After detailing findings from research involving full scale testing on a number of newbuild vessels, Lindstad said that: “[Studies] indicate that two-stroke engines with Exhaust Gas Recirculation (EGR) and scrubbers represent the most cost- and GHG-effective way of meeting both IMO Tier 3 NOx rules and the 2020 sulfur cap.”
Her views are based on consideration of the energy consumed, and therefore CO2 released, during the global production of distillate fuels. “With new modern refineries set up to convert crude into higher priced products, high sulfur fuel oil (HSFO) will, from 2020, be delivered from existing refineries where its share of energy consumption can be considered to be next to nothing. The explanation is that the heavy bunker oil coming out from the refinery is the bottom of the barrel. If we acknowledge the lower energy consumption in delivering HSFO and deduct the refining we get nine to 10g of CO2 equivalent per MJ for HFO, rather than 13 to 15 of CO2 equivalent per MJ for LSFO/MGO.”

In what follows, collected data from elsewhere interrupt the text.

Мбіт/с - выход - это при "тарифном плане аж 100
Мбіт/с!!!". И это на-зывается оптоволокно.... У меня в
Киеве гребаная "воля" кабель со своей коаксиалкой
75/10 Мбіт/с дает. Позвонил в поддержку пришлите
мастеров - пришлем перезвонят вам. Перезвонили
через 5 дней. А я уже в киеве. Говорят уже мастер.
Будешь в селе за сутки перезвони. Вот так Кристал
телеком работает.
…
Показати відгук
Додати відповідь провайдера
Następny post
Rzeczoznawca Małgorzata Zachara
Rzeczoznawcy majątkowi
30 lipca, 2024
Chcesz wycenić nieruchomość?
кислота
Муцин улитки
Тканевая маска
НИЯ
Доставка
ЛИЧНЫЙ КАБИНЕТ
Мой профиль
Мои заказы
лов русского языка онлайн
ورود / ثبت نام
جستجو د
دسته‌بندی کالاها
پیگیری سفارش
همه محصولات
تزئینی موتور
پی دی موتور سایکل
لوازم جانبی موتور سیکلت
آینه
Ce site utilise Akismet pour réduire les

Lindstad also believes that emissions abatement rules need to be reviewed to consider pollution problems in different areas. “To meet climate targets, i.e. reduce global GHG emissions, we can no longer afford to have standards that are strict in areas where we do not have local pollution problems, while areas with high pollution may need even stricter rules than today.”
The industry body Clean Shipping Alliance 2020 (CSA2020) has welcomed Lindstad’s work. Executive Director Ian Adams said the industry has long realized that there is an energy penalty differential in the production of fuels. “Using higher sulfur fuels with an exhaust gas cleaning system will have a beneficial impact on the global reduction of sulfur and nitrogen oxides emissions and also on greenhouse gas (GHG) emissions.”
According to Adams, there is also a significant benefit from reduced particulates in emissions. “With reduced particulates in exhaust emissions of 75 percent or more, the combination of dramatically reduced SOx and particulates makes a big difference in improved air quality and lower health risks,” he said.
“This study provides further scientific evidence that both local SOx and NOx to air and global CO2 emissions will be reduced by the expanded use of HFO with exhaust gas cleaning systems in the marine fleet, with benefits to the marine and port environments and, of course, human health.”